The next day at Grace’s office, two military men walked in. They were not potential clients. They sat down with Grace and Miss Francis to take their official statements. Grace admitted to the whole plan of sending the couple to Upton. The only reason Grace’s plan had failed was because of a dance she gave a few days previous where one of the attendees—Sergeant Penland—saw Miss Francis for the first time. On the night of Adkins and Francis’s secret visit to Upton, Penland recognized her as she passed him by in camp. He then tipped off the military police and Secret Service, who hightailed it to the hotel room.

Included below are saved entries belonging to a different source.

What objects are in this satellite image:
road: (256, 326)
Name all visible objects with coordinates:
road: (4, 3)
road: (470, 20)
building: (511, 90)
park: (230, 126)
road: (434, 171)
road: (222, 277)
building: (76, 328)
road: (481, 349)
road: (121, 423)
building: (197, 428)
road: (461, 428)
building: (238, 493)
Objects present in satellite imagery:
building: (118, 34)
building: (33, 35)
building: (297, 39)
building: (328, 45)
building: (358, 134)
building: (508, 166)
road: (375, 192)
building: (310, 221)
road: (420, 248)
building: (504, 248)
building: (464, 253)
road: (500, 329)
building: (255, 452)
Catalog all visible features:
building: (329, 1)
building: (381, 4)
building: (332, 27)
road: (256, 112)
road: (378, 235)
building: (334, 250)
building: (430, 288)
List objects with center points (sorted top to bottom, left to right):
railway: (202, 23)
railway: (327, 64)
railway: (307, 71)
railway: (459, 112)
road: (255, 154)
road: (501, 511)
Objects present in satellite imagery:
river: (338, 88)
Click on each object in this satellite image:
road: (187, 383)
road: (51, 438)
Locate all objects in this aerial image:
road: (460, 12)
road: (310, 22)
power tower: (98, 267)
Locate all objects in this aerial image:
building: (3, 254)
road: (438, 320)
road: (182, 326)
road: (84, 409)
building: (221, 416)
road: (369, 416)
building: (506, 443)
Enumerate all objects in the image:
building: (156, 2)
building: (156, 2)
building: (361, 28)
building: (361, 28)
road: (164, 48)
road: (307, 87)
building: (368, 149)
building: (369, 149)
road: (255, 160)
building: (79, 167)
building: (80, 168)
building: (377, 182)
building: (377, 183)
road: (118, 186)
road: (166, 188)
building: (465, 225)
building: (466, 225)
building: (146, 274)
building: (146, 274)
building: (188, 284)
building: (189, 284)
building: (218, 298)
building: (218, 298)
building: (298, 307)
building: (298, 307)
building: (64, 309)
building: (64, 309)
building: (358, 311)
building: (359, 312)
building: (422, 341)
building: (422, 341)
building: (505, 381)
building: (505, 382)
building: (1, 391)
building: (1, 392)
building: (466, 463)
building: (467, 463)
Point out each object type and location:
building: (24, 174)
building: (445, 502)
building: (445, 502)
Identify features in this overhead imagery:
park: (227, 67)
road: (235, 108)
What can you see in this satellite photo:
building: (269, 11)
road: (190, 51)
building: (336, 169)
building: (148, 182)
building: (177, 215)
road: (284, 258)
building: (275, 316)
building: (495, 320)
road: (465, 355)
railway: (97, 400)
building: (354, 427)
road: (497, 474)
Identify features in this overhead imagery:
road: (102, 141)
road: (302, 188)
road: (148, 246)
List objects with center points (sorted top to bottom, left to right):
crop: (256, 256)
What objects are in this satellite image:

The press, who had begged Grace for evidence during this long ordeal, were not kind to her now. The New-York Tribune editorialized that “Mrs. Humiston may, in her way be doing what she considers good work, but is it necessary that twenty-five or thirty thousand members of a United States army unit, or any other organization, should have their character shaded in this manner?” The Brooklyn Daily Eagle called it “a disgraceful experiment”:
Charges of wholesale immorality at Camp Upton or any other camp are not to be sustained by casual experiments designed to trap hotel clerks, they are to be sustained only by the production of evidence. No such evidence has been presented by Mrs. Humiston. All that has been so far received from her is a proposal that if the Government pay her expenses she will go after the “evidence.” The Government does not need to waste a penny on her. An indignant public opinion has sufficiently discounted her charges.… To the man who lent himself to this disgraceful experiment nothing need be said.… As to the girl … she should be removed by law, if need be, from all contact with the woman who employed her on this disgusting errand.